News Ticker


A textured, vivid disc that ranks among his best

Paul Simon.jpg

Paul Simon has triumphantly set foot (musically, that is) in the 21st century with his first album of new material in six years.

Surprise (Warner Bros.), one of his best albums, is a captivating, rich brew of lyrical beauty, enhanced by the electronic soundscapes of Brian Eno. It has an understated edge to it and draws comparison to 1983’s Hearts and Bones (a masterpiece of loss and reconciliation) overshadowed by another, more popular masterpiece, 1986’s Grammy-winning Graceland.

There also is a similarity in theme to John Lennon‘s Double Fantasy. The bliss of domestic life on Surprise‘s “Beautiful” and “Father and Daughter” (the latter a 2002 Academy-Award nominee for Best Song) echo Lennon’s “Beautiful Boy” and “Watching the Wheels.” Simon paid homage to Lennon with the song “The Late Great Johnny Ace” on Hearts and Bones, and one can only imagine Lennon creating an album like Surprise were he alive.

Augmenting Simon’s musings is legendary electronics wizard Eno, a co-founder of the glam-rock band Roxy Music who has worked with David Bowie, Robert Fripp, U2 and others. On the surface, the collaboration between Simon and Eno appears incongruous, but the end result is seamless and made in heaven.

Why they haven’t worked together before is a mystery. Eno co-writes three of the 11 songs on Surprise, and his textured electronic soundscapes melt into Simon’s vivid imagery, especially on the epic “Once Upon a Time There Was An Ocean.” Bassist Pino Palladino and drummer Steve Gadd are perfect complements to Simon and Eno’s collaboration.

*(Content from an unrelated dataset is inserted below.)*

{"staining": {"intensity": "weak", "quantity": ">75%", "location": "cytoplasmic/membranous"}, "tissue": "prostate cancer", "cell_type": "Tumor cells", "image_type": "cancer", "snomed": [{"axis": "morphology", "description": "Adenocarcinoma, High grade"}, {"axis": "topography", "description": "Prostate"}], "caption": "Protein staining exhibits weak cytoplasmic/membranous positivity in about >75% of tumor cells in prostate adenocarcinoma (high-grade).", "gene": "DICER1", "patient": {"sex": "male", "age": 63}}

The songs on the album sneak up on you and gain more depth with each listening. It has been said that in the particular is contained the universal, and Simon has made a living writing with this notion in mind. There is a lot of water imagery on this CD. The liner notes even highlight the references in bold type: water, tears, ocean, sea, rain, storm. Water is a birth symbol, but it also can signal a cataclysm or a deep emotional sadness.

The opening track “How Can You Live in the Northeast?” begins with fireworks and ends with a flood. The guitars are revved up to create a wall of sound reminiscent of the compositions of Philip Glass and Fripp’s King Crimson. The inferences to Hurricane Katrina and the deluge of New Orleans last year cannot be overlooked, but the imagery is more in line with birth and death, the apocalypse and the questioning of life’s existence. In effect, Simon is asking: How can you live anywhere on the planet considering the circumstances?

These and other themes are further explored in “Another Galaxy” (a weeper about changing your life) and “Outrageous,” catchy, quirky and funked-up pieces that counterbalance the more sedate tones of “Wartime Prayers,” a mournful song (with Herbie Hancock guesting on piano) dedicated to “. . . every family scattered and broken.” This song is a subtle indictment on the war and its practitioners. Simon muses that: “People hungry for the voice of God hear lunatics and liars,” and “. . . you cannot walk with the holy if you’re just a halfway decent man.” From his point of view, these sentiments apply to both sides of the current terror conflict.

“Sure Don’t Feel Like Love” is a meditation on social responsibility and making choices, and facing the consequences for wrong decisions, a lesson all world leaders should take note of.
“Everything About It Is a Love Song” is about getting older (Simon will turn 65 in October) and having regrets, but enjoying everything just the same.

Simon also thinks a lot about God: References to God or religion appear on almost every song. The narrator in “Outrageous” (co-written with Eno) starts out ranting against man’s inhumanity to man, then laments his fading looks. In the end he leaves it all in the hands of God, and he’s content to be “just an ordinary player in the key of C.”

This collection of songs is heartfelt and thoughtful, surprisingly spiritual and uplifting; anyone who has lost track of Simon over the years is in for quite a surprise with this album.